- Opening Delimiter -
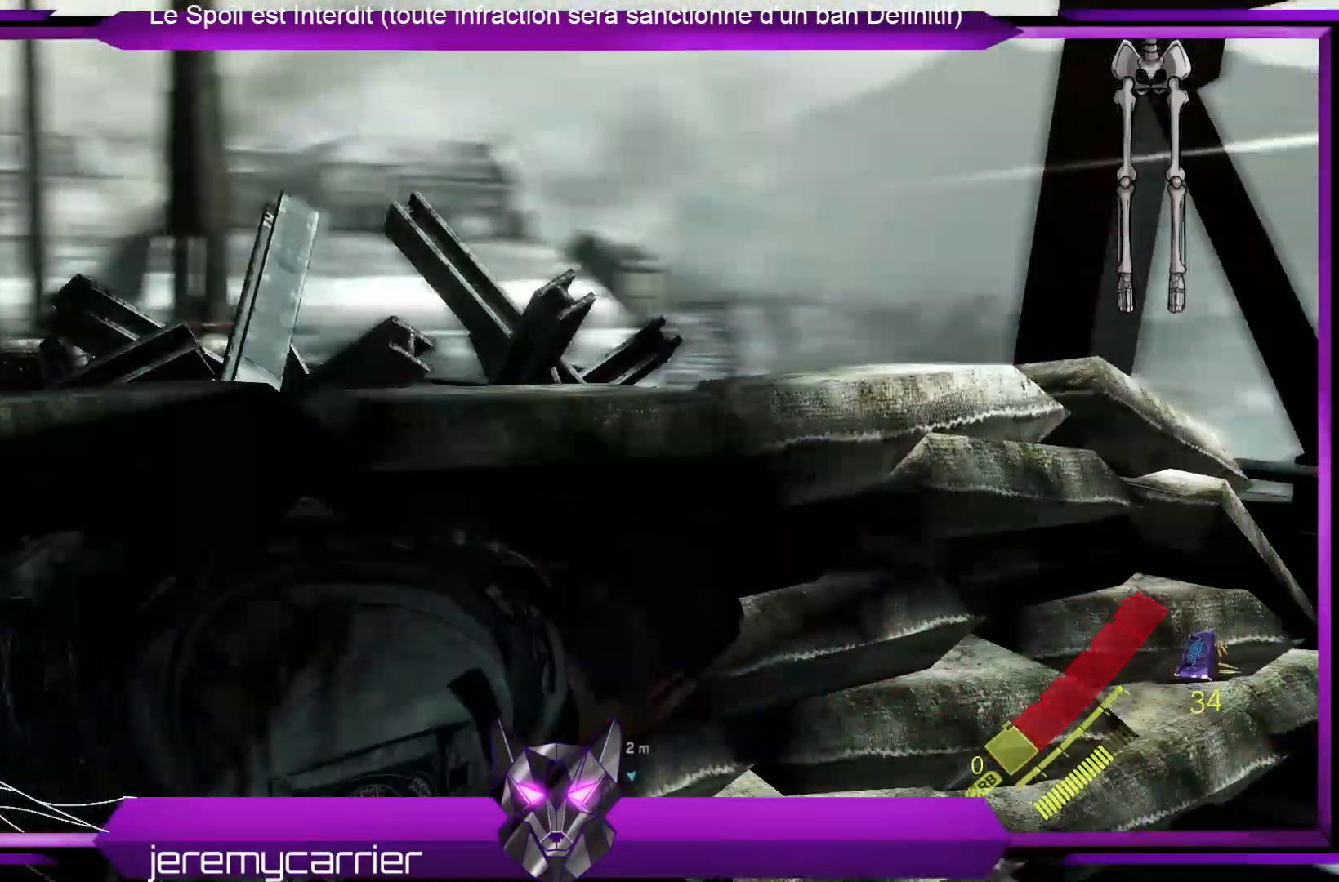
{"buttons": ["L2"], "left_stick": "up-right", "right_stick": "center", "events": [[234, "right_stick", "left"], [435, "right_stick", "center"]]}
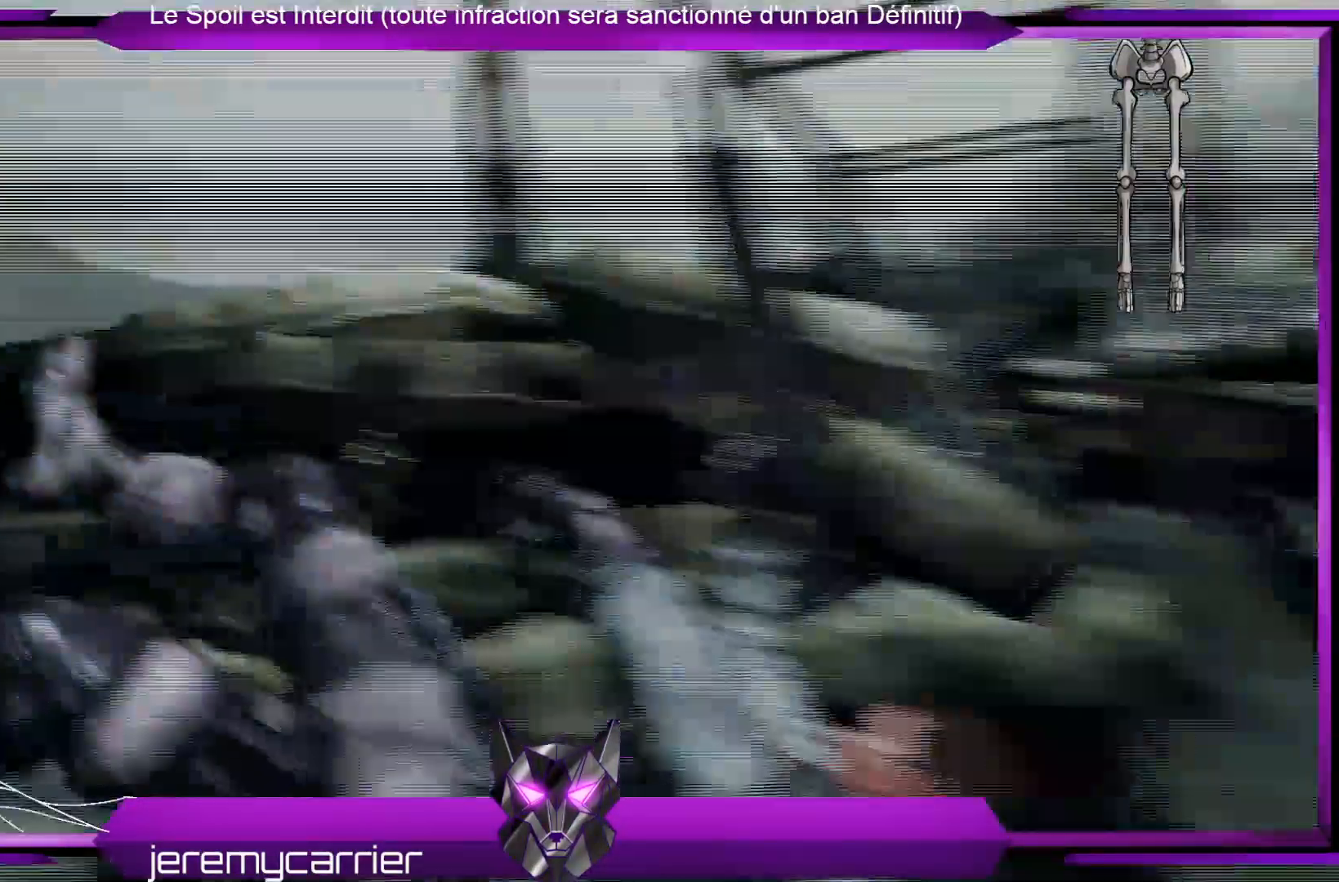
{"buttons": ["L2"], "left_stick": "center", "right_stick": "center", "events": [[367, "left_stick", "center"]]}
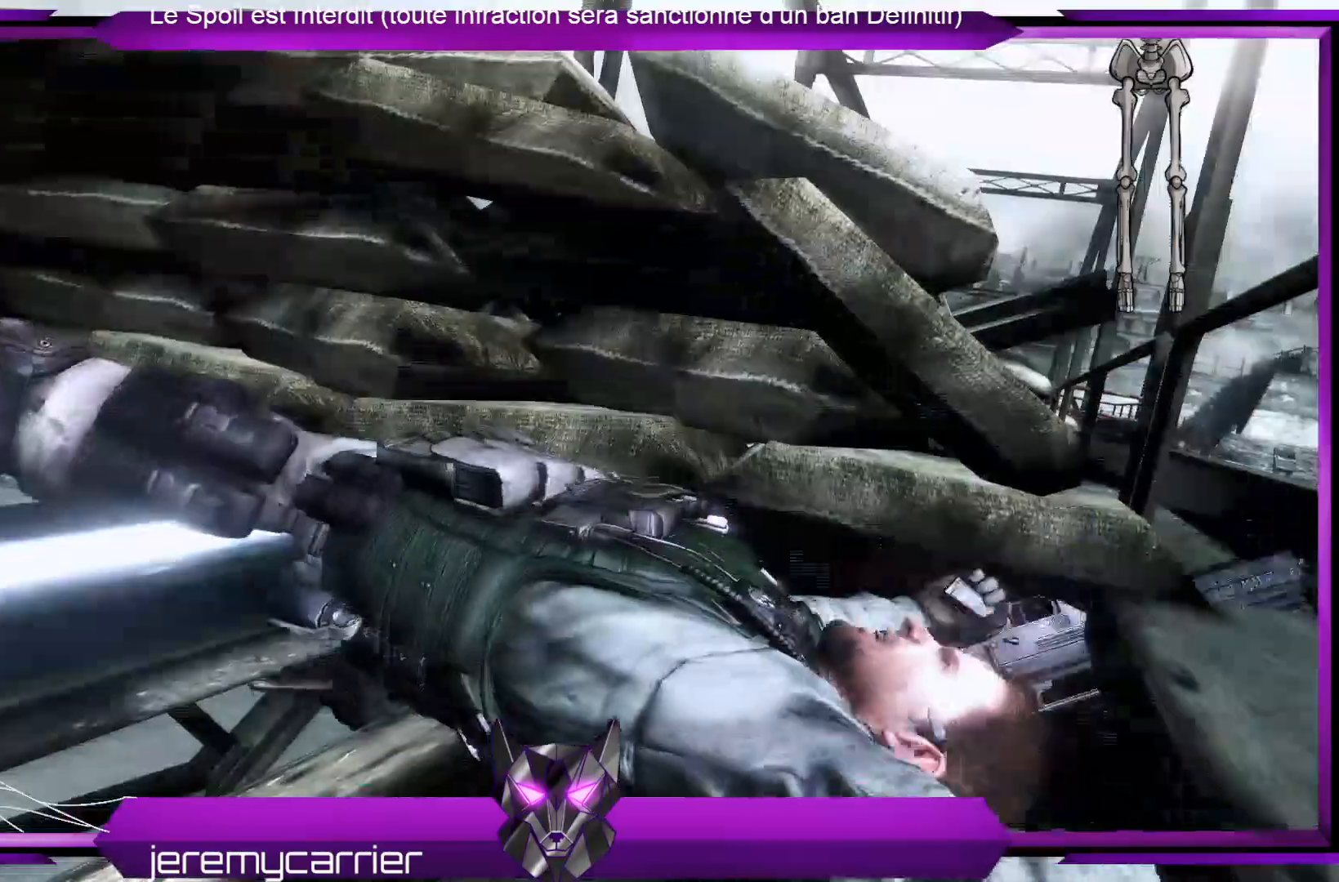
{"buttons": ["L2"], "left_stick": "center", "right_stick": "center", "events": []}
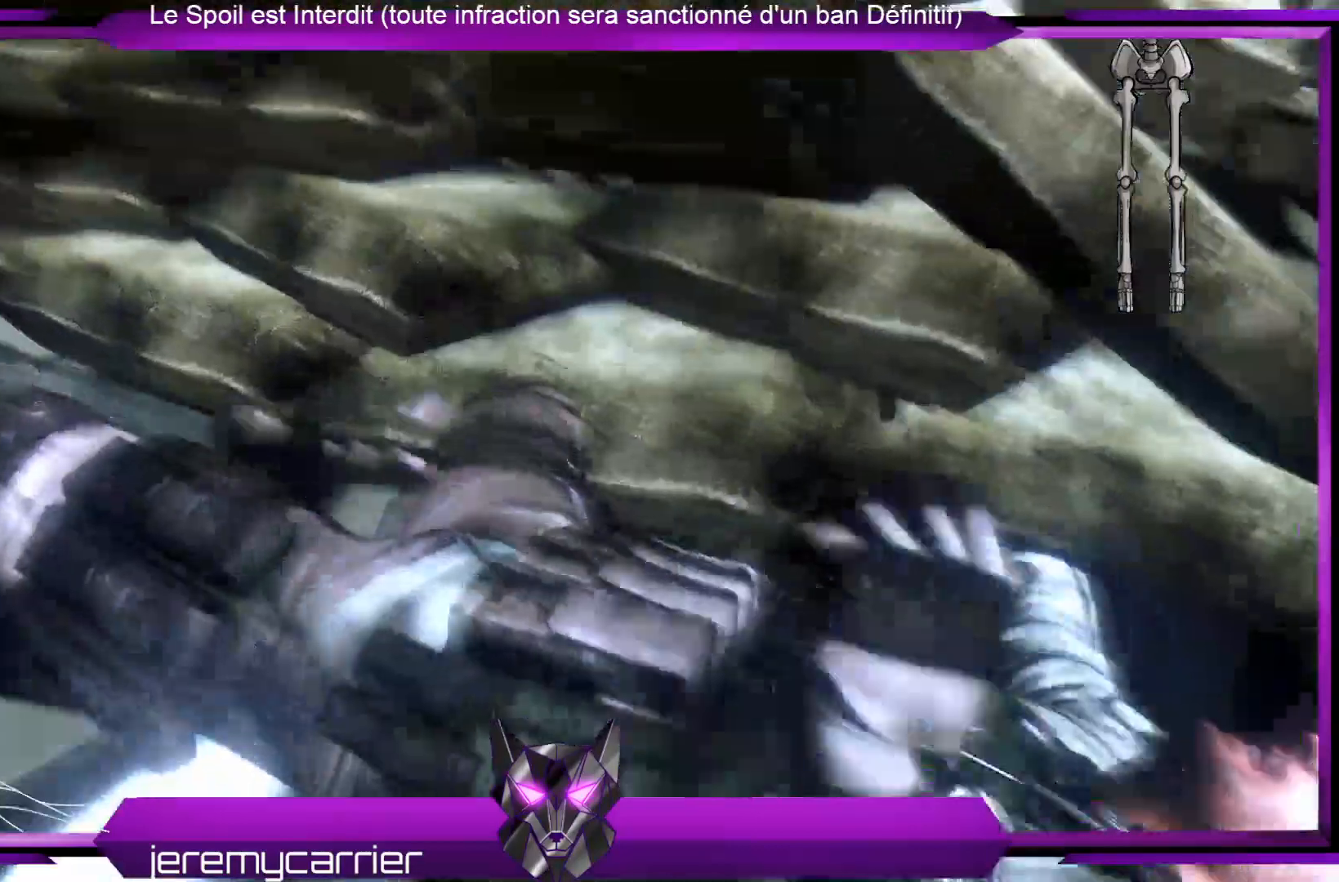
{"buttons": [], "left_stick": "center", "right_stick": "center", "events": [[67, "L2", "up"]]}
- Closing Delimiter -
▶ What you are asked to do
Return the material above verbatim. Pictures are to be excluded.

▶ Problem solution
{"buttons": ["L2"], "left_stick": "up-right", "right_stick": "center", "events": [[234, "right_stick", "left"], [435, "right_stick", "center"]]}
{"buttons": ["L2"], "left_stick": "center", "right_stick": "center", "events": [[367, "left_stick", "center"]]}
{"buttons": ["L2"], "left_stick": "center", "right_stick": "center", "events": []}
{"buttons": [], "left_stick": "center", "right_stick": "center", "events": [[67, "L2", "up"]]}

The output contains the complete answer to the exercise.